儘管她的腳步放的很輕,可地上的人還是緩緩抬起了頭。
地牢不見天日,謝微涼並不能看到她的情況,只是聞到空氣中瀰漫著的血腥味兒,微微皺眉:「他們對你用刑了?」
「呵呵……」聞言,地上的木沉霜這才終於發出聲音,只是聽著那嗓音,卻全然不似一個正常人。
謝微涼忍不住開口:「你的嗓子……」
「你將我調查的如此清楚,難道還不知道嗎?」木沉霜並沒有直接回答她的問題,但謝微涼無端從她身上感覺到前所未有的敵意。
半晌,她緩緩開口:「我承認,之前我確實暗中調查過你。」
她這話剛一說完,空氣中的呼吸聲明顯沉重了不少。
忽然,無邊的黑暗中驟然亮起了一道光,叫木沉霜下意識抬手閉上了眼睛。
謝微涼借著微弱的光亮,這才得以看清她的反應,目光卻突然停在一處,久久沒有移開。
木沉霜的身上,縱橫交錯著許多傷口,就連臉上也有。
見狀,謝微涼連忙從袖子裡拿出傷藥,走到她面前蹲了下來,一隻手握住她的,輕聲道:「別動,我幫你上點藥,尤其是你這些張臉,這都成什麼樣二了……」
木沉霜並沒有開口,只是任由謝微涼有些冰涼的指腹落在她的臉上,微微蹙眉。
謝微涼自是感覺到她的抗拒,半開玩笑道:「你知道我查了你,所以,你現在最好乖乖的,不然我不保證你還能和你那位姜小姐團聚。」
她這話說完後,感覺到手下的人兒果然安分了不少,遂加快了手上的動作。
一刻鐘後,謝微涼看著眼前被自己包成粽子的木沉霜,嘴角微微勾起:「好了,大功告成,接下來你預備怎麼辦?」
木沉霜沒有說話,一雙眼睛透過重重紗布看著眼前模糊的人影,半晌,才緩緩開口:「你既然已經知道了一切,還過來看我幹什麼?」
「我對你們,應該已經沒有什麼利用價值了吧。」
聞言,謝微涼從懷中掏出一個東西,交給木沉霜,看著她的目光逐漸變得難以置信,不等她開口詢問,便開口道:「她讓我交給你的。」
謝微涼想起初一那天,她代謝訦去和太后祭祖的路上,有一個女子在眾人祭拜之時突然攔住了她,她的眼裡滿是哀傷,卻一句話也沒有說,只是將一個香囊交到了自己手裡。
那香囊的圖案和面料,皆出自蜀中。
此時此刻,這兩張臉在她腦海中清晰可見,又似是要融為一體。謝微涼閉上眼睛,將腦海中一切雜亂的想法都隱藏起來,隨後又睜開眼。

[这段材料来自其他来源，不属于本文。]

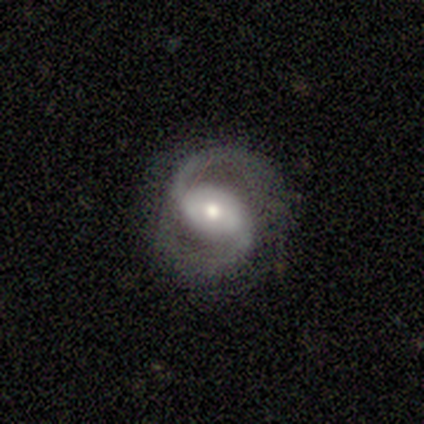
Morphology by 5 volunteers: smooth-or-featured: featured or disk: 100% | smooth: 0% | star or artifact: 0%
  disk-edge-on: no: 100% | yes: 0%
    bar: weak: 60% | strong: 20% | no: 20%
    has-spiral-arms: yes: 100% | no: 0%
      spiral-winding: medium: 80% | tight: 20% | loose: 0%
      spiral-arm-count: 2: 100% | 1: 0% | 3: 0% | 4: 0% | more than 4: 0% | can't tell: 0%
    bulge-size: moderate: 60% | large: 20% | small: 20% | dominant: 0% | none: 0%
  merging: none: 80% | minor disturbance: 20% | major disturbance: 0% | merger: 0%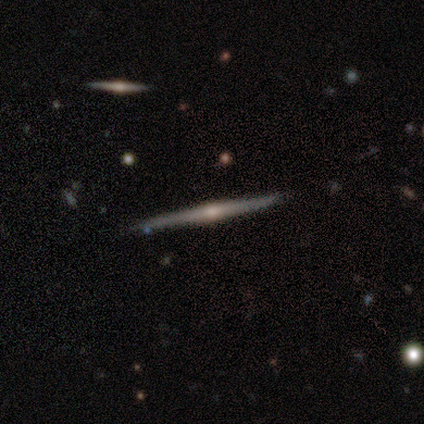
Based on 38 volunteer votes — smooth-or-featured: featured or disk: 84% | smooth: 13% | star or artifact: 3%
  disk-edge-on: yes: 97% | no: 3%
    edge-on-bulge: rounded: 87% | boxy: 6% | none: 6%
  merging: none: 92% | merger: 5% | minor disturbance: 3% | major disturbance: 0%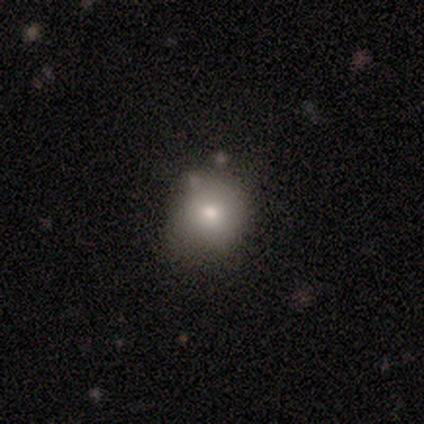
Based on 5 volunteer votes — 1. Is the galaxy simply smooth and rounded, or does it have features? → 80% smooth, 20% featured or disk, 0% star or artifact.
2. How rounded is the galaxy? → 100% round, 0% in between, 0% cigar-shaped.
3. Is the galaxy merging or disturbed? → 60% none, 20% minor disturbance, 20% major disturbance, 0% merger.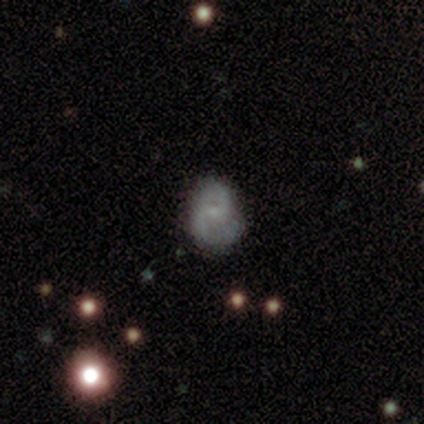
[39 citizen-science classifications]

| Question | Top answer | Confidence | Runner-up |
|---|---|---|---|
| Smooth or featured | featured or disk | 54% | smooth (38%) |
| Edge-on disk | no | 100% | — |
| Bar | no | 71% | weak (24%) |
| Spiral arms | yes | 90% | no (10%) |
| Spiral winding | loose | 47% | medium (32%) |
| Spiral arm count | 2 | 84% | can't tell (11%) |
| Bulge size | small | 71% | none (19%) |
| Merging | none | 53% | minor disturbance (44%) |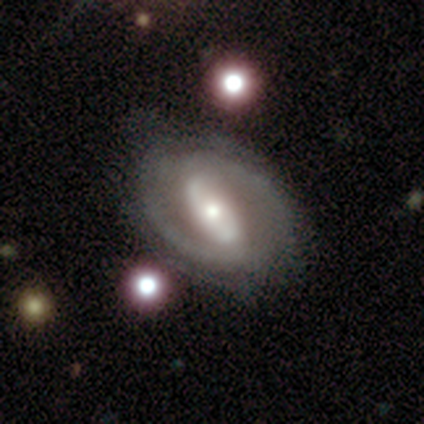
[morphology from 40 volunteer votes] This is clearly a featured or disk galaxy (80%). It is clearly not viewed edge-on (97%). Bar: likely strong (65%). Spiral arm pattern: likely yes (77%). Spiral arm count: likely 2 (79%). Spiral winding: possibly medium (54%). Central bulge: possibly moderate (55%). Merging: clearly none (86%).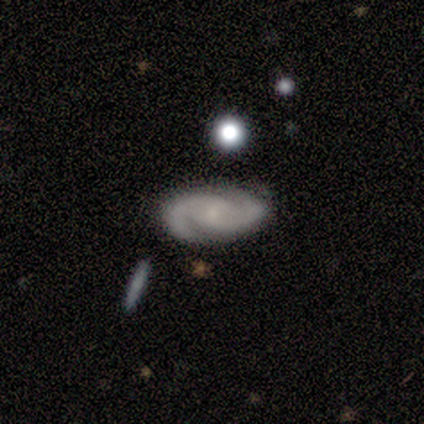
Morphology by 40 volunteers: Q: Smooth or featured?
A: featured or disk (88%); runner-up: star or artifact (10%)
Q: Edge-on disk?
A: no (97%); runner-up: yes (3%)
Q: Bar?
A: no (59%); runner-up: weak (35%)
Q: Spiral arms?
A: yes (100%)
Q: Spiral winding?
A: medium (50%); runner-up: tight (47%)
Q: Spiral arm count?
A: 2 (100%)
Q: Bulge size?
A: small (50%); runner-up: none (35%)
Q: Merging?
A: none (86%); runner-up: minor disturbance (11%)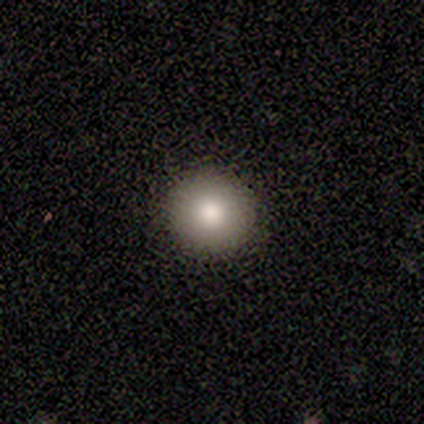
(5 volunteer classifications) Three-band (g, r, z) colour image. It shows a smooth galaxy with no disk features (60%) that is round (100%). Merging: none (100%).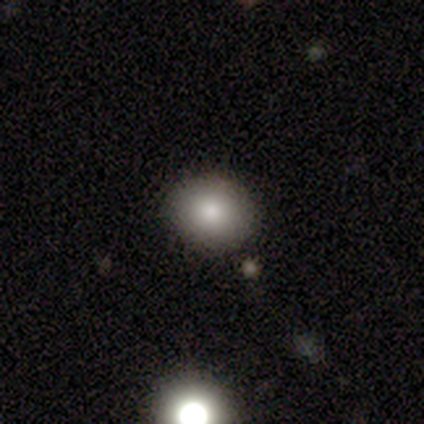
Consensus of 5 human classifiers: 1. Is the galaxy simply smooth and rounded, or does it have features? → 100% smooth, 0% featured or disk, 0% star or artifact.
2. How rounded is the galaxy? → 80% round, 20% in between, 0% cigar-shaped.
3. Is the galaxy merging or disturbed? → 80% none, 20% major disturbance, 0% minor disturbance, 0% merger.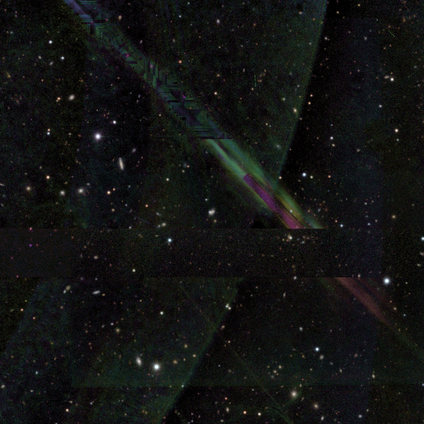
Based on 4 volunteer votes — Consensus on every question: smooth or featured — star or artifact (100%).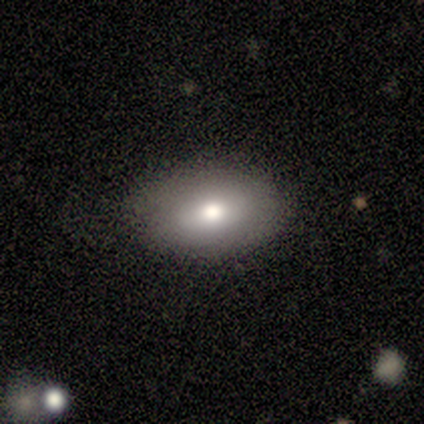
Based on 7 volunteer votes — This appears to be a smooth galaxy with no disk features (57%) that is in between round and cigar-shaped (75%). Merging: none (67%).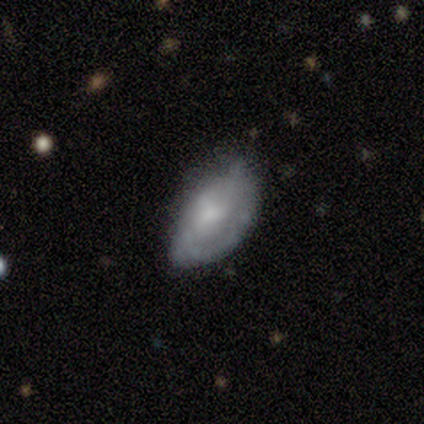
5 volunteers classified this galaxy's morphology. Volunteers were most divided on "smooth or featured": smooth: 60%, featured or disk: 40%, star or artifact: 0%. More confident: how rounded — in between (100%); merging — none (60%).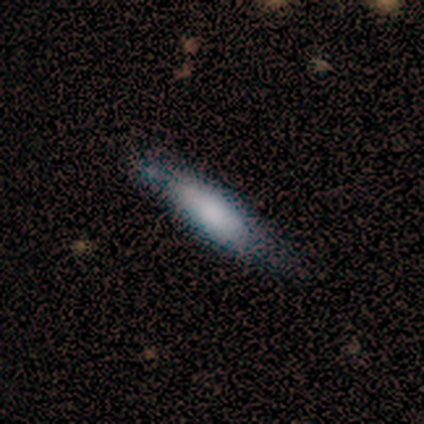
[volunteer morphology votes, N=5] Volunteers were most divided on "smooth or featured": smooth: 60%, featured or disk: 20%, star or artifact: 20%. More confident: how rounded — cigar-shaped (100%); merging — none (75%).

而木沉霜正盯著手裡的香囊,半晌,才開口道:「你想知道什麼?」
「所以你刺殺陛下一事,是真是假?」謝微涼盯著她的眼睛,一字一句。
「呵呵……」聞言,木沉霜冷笑,「事到如今,還重要嗎,你如今都來這裡了,不是來審問我的嗎?」
「只是我還有一事……」忽然,木沉霜盯著她,終是問出了這個問題,「他知道這件事嗎?」
聞言,謝微涼臉上驟然露出笑容:「我以為你不會問了呢。」
「他能不知道嗎,不然你以為本宮手裡的令牌是怎麼來的?」謝微涼偏了下身體,好讓地上的木沉霜能看清她腰間掛著的令牌。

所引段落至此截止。